The Atom’s Structure in the Atlas

  • Type of argument: differentiating
  • Movement of the argument: it separates the Sunna as a historical human trace from the binding Qur’anic revelation.
  • Key terms: Sunna, revelation, history, wisdom.
  • Degree of centrality: primary.

This atom establishes a decisive boundary in Shahrur’s framework between what is Qur’anic and fixed, and what is attributed to the Messenger within his historical circumstance. It also explains why he rereads the Sunna from within the Qur’an rather than from outside it.

Basis

  • Supporting text: «Concepts and terms: Sunna: for him, it is not a second revelation, but rather what was attributed to the Messenger in terms of saying, action, and approval within historical conditions. Wisdom: it is not synonymous with the Sunna, but rather what was revealed in the form of injunctions and moral and legal teachings».

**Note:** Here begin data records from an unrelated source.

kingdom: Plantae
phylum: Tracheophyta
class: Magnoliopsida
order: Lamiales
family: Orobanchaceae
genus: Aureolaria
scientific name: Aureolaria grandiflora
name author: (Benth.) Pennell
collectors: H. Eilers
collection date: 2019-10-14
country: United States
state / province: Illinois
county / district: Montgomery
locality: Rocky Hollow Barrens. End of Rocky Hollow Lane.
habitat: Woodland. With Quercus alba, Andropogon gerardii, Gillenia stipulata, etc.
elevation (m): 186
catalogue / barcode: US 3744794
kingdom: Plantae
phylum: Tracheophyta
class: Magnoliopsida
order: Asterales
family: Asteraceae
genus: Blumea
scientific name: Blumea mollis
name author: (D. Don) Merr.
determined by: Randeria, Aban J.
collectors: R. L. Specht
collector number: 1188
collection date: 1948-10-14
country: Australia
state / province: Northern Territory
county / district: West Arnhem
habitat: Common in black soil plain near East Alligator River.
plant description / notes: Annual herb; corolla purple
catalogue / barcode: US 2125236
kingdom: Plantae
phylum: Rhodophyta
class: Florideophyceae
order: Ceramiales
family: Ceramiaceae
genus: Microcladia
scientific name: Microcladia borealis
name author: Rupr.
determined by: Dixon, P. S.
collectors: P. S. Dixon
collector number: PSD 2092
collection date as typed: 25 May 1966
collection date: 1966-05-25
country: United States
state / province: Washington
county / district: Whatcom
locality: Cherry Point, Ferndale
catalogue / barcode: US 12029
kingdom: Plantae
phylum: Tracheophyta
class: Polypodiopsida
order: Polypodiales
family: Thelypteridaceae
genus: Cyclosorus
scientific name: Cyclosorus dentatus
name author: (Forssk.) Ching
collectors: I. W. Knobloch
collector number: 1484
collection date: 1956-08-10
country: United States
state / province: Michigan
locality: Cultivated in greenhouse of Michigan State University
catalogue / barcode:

Place of the Basis in the Book

  • Book: the messengerly Sunna and the prophetic Sunna.
  • Location: in the first section of the book within the distinction between wisdom and the Sunna.
  • Type of basis: close evidence.
  • Marker that helps verification: from wisdom
  • Reading note: this passage is suitable as support because it interprets what is in the verse of al-Isra’ as injunctions and teachings revealed to the prophets, not as an independent second revelation.

Degree of Documentation

  • Level: directly documented
  • Meaning of the level: the atom rests on an explicit witness close to the wording of the claim.
  • Limits of reading: the wording above is an analytical summary and should not be treated as a verbatim quotation unless the witness is cited in full.

Its Function in the Book

Its function here is definitional; it sets out a meaning or conceptual distinction on which Shahrur relies in building the idea.

Editorial Note

The analytical formulation shows the effect of this distinction on the method, whereas the witness remains a denial that the Sunna is a second revelation.